Winchester & Western train 86 is seen making it’s way south after dropping off a train and picking up 5 cars in Norfolk Southern’s Vardo Yard in Hagerstown, MD. The train has just entered WW territory behind the Gowers Feed Mill where a siding is located where like this day you can find some maintenance of way equipment.
“STEPHENSON” Returning from Clear Brook, VA to pick up a few flat cars, The Sandman approaches Winchester on the former CVRR/PRR/PC/CONRAIL line.
Heading south from Hagerstown after interchangin with NS, Winchester and Western 86 passes thru communities and farmland rolling towards the Potomac River on the old Cumberland Valley Railroad.

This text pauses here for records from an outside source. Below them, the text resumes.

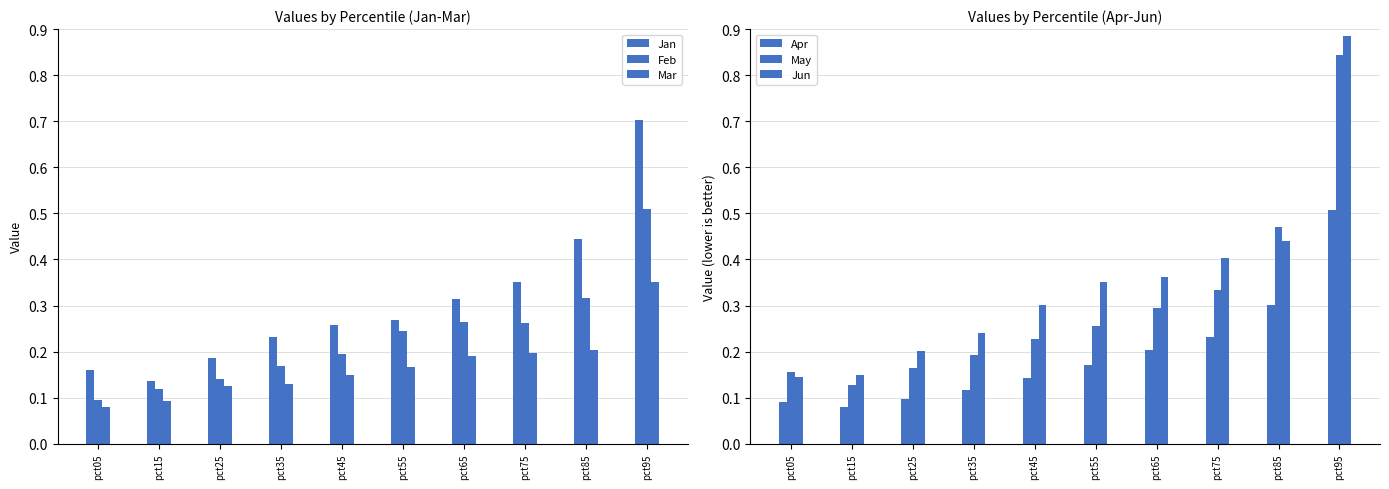

List the series in order of their peak value, lowest first.

Mar, Apr, Feb, Jan, May, Jun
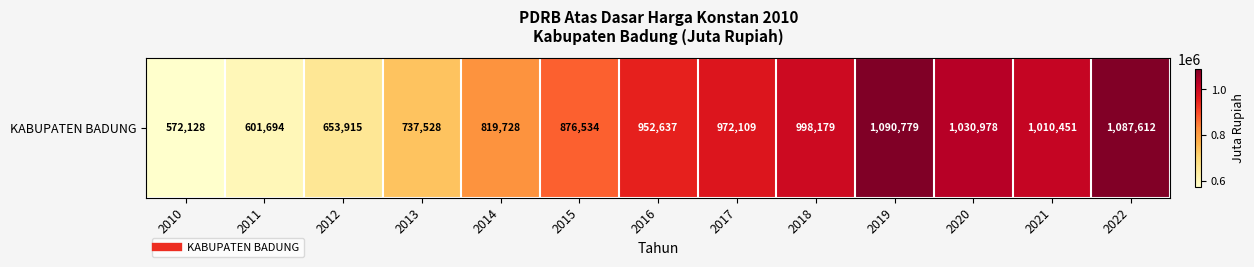

Reading right to left, what are all the values shown in this chart?

1087612.1	1010451.2	1030978.1	1090779.4	998179.0	972108.6	952637.4	876534.0	819727.5	737528.2	653915.5	601693.7	572127.9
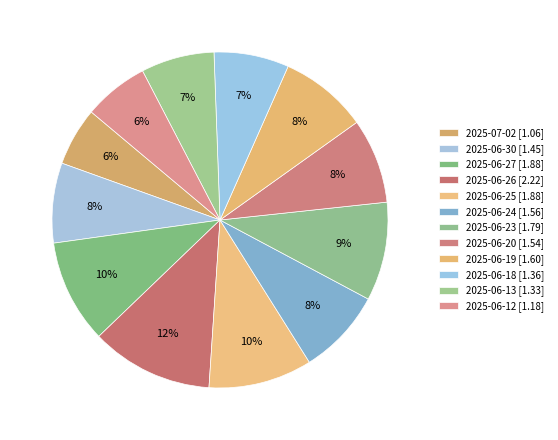

Count the number of slices in the pie.

12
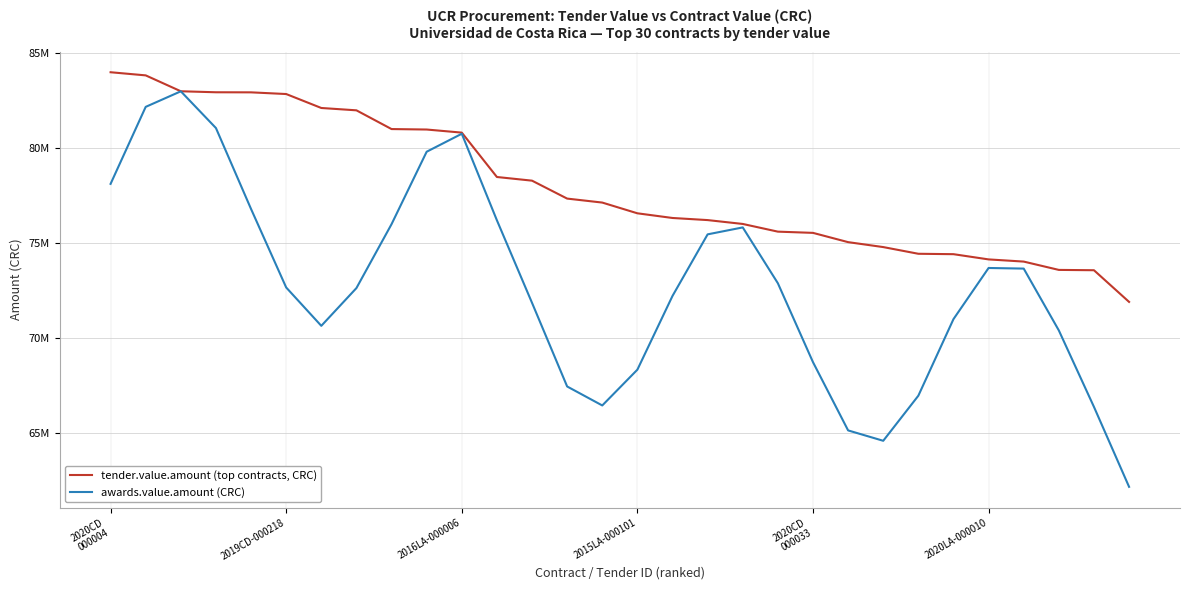

What is the sum of all awards.value.amount (CRC) values?

2182239782.7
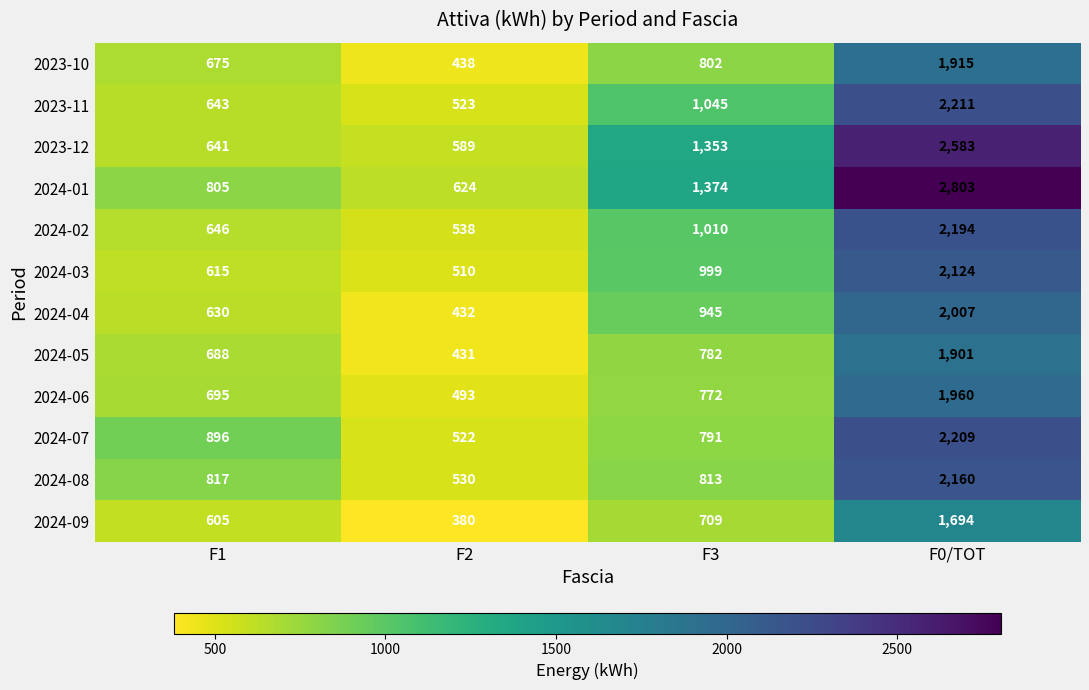

What is the maximum value shown in the chart?

2803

WW 86 crossing the waterfall at Falling Waters adjacent to the Potomac River.
SANDMAN’S FOGGY DAYS Winchester and Western’s “Sandman” out of Gore, VA has seen better days. With fuel prices at a steady low, Unimin, it’s parent company and biggest customer has been trucking many loads out of the mine leaving the railroad with odd and end jobs. Today it leaves with WW 1200 in tow after being serviced and being returned to the Essroc plant in Martinsburg, WV where it now see’s its regular service. The train is rolling down Gainesboro Hill just south of it’s namesake town.
WW 86 at Gower’s Feed Mill at Williamsport, MD.
FOGGY GLIMPSE A scene eerily gloomy as the fog stuck close to teh ground. The Winchester and Western “Sandman” rounds the sweeping curve as it navigates the original WW line built a century ago downgrade from Gainesboro and approaches the Hogue Creek Valley.
Approaching Hagerstown from the south near Halfway, MD.
On original W&W trackage, power pushes about 30 empties west from Gore to the sand mine under peak fall foliage color. The Winchester & Western tracks originally ran another 20 some miles to Wardensville, VA but was cut at the sand mine in 1944 after traffic and timber resources declined.
The Winchester and Western “Sandman” with empty hoppers in tow, returns from it’s namesake town back into Gore, a tiny hamlet in northwestern Virginia and since 1944, the western terminus of the railroad that once spanned through the thick forests’ to Wardensville, WV.